» **PROMPT A**: Condense the paragraph of the review that begins "The volume Byzantines, Latins, and Turks grew out of" into a short bulleted list that keeps its main facts.

» **PAGE**:
============

Bryn Mawr Classical Review 2014.04.37
Jonathan Harris, Catherine Holmes, Eugenia Russell (ed.), Byzantines, Latins, and Turks in the Eastern Mediterranean World after 1150. Oxford studies in Byzantium. Oxford; New York: Oxford University Press, 2012. Pp. xi, 378; 8 p. of plates. ISBN 9780199641888. $150.00.
Reviewed by Brian A. Catlos, University of Colorado at Boulder (email@example.com)
The volume Byzantines, Latins, and Turks grew out of a two-day colloquium held at Oxford in 2005, and its thirteen essays include contributions from leading scholars on various aspects of the Medieval Mediterranean. The virtue of such collections is that they gather the work of diverse scholars around a determined period or theme and are often rich in their variety of approach and perspective; on the other hand, it is a challenge to maintain overall coherence precisely due to that characteristic. The essays gathered here range from religion to economics and from politics to literature, bridging the worlds of Latins, Greeks, Mamluks, and Turks, and spanning over five centuries – discrete and independent snapshots that editor and contributor, Catherine Holmes endeavours to tie together in her substantial introduction to the collection, and in the lead essay, “‘Shared Worlds’: Religious Identities – A Question of Evidence.”

============

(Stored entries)
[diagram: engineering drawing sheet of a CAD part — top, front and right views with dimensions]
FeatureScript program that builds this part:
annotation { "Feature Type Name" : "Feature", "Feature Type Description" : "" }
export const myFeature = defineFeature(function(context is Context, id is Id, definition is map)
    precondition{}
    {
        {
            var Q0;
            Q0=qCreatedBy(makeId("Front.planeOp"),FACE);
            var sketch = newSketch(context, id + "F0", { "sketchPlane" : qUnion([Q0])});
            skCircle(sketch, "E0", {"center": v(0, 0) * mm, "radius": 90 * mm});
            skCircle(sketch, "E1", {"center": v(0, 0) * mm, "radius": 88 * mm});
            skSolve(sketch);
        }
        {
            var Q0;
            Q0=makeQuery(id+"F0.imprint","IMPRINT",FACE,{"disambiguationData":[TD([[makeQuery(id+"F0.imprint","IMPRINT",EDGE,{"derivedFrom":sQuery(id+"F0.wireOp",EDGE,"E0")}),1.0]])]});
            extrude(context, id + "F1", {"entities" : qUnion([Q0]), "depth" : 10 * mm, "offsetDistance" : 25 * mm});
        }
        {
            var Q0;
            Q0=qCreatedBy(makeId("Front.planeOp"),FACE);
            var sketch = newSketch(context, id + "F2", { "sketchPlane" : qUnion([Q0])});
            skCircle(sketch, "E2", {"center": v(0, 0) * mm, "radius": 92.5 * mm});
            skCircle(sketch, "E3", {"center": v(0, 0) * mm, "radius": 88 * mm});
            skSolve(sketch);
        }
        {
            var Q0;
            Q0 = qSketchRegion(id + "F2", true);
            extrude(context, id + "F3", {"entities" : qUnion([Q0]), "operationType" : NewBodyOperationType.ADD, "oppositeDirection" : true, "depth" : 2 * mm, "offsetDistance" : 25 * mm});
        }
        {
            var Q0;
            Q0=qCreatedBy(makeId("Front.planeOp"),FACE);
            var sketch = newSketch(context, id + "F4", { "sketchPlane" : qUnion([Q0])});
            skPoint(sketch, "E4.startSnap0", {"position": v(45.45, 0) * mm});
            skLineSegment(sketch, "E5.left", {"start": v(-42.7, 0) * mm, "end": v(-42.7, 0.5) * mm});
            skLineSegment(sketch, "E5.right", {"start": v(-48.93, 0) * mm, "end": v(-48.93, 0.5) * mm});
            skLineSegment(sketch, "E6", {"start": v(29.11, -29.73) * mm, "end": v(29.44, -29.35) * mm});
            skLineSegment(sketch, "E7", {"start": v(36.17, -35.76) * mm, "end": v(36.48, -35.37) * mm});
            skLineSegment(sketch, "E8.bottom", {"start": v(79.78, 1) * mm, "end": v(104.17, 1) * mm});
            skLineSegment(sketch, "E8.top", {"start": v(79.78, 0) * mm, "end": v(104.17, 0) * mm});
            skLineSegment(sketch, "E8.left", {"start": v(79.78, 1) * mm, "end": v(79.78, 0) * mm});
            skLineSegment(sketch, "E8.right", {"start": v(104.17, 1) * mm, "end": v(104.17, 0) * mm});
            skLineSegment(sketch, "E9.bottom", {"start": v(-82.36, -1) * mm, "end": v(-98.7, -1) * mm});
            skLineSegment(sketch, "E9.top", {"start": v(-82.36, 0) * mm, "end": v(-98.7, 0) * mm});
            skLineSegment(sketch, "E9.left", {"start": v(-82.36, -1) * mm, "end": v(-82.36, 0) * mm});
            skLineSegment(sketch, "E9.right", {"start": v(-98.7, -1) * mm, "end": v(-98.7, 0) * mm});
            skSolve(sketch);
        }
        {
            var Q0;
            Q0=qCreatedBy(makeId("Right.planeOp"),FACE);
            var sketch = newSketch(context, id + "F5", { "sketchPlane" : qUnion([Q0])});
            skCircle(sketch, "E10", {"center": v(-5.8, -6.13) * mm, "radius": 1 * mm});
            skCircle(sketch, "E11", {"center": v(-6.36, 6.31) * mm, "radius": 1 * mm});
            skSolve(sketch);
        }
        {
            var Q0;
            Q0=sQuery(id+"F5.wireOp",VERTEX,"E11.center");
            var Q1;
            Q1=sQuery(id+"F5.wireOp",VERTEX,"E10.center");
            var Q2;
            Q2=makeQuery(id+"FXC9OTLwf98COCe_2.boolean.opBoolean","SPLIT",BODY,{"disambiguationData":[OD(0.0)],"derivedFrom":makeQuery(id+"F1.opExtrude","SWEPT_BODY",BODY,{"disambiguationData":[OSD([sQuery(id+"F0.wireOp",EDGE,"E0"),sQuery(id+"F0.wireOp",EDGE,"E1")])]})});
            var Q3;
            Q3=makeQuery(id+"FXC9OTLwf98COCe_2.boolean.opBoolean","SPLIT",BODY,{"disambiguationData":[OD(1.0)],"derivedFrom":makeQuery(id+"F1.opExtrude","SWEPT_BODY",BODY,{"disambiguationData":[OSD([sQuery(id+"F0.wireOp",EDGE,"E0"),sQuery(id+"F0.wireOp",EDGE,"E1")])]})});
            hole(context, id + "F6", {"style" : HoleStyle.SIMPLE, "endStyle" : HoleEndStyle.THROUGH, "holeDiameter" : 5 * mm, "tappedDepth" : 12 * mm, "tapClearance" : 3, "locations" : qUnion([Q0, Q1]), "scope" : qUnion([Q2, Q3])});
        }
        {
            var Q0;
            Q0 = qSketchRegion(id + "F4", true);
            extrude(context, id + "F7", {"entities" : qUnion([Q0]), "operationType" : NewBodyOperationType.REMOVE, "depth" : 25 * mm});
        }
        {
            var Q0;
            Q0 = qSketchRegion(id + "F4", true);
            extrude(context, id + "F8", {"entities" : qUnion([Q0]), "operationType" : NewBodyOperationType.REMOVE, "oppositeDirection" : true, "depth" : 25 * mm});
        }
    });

============

» **PROMPT B**: Reproduce the stretch of the engineering model data entries from their start through the line containing "export const myFeature", substituting "component" for each "part" and leaving everything else unchanged.

» **SOLUTION A**:
- The volume came from a two-day colloquium held at Oxford in 2005.
- It contains thirteen essays by leading scholars on aspects of the Medieval Mediterranean.
- Collections like this bring varied approaches to one period or theme, but that variety makes overall coherence hard to maintain.
- The essays cover religion, economics, politics, and literature.
- They deal with Latins, Greeks, Mamluks, and Turks across more than five centuries.
- Editor and contributor Catherine Holmes tries to connect them in her introduction and in the lead essay, "'Shared Worlds': Religious Identities – A Question of Evidence."

» **SOLUTION B**:
[diagram: engineering drawing sheet of a CAD component — top, front and right views with dimensions]
FeatureScript program that builds this component:
annotation { "Feature Type Name" : "Feature", "Feature Type Description" : "" }
export const myFeature = defineFeature(function(context is Context, id is Id, definition is map)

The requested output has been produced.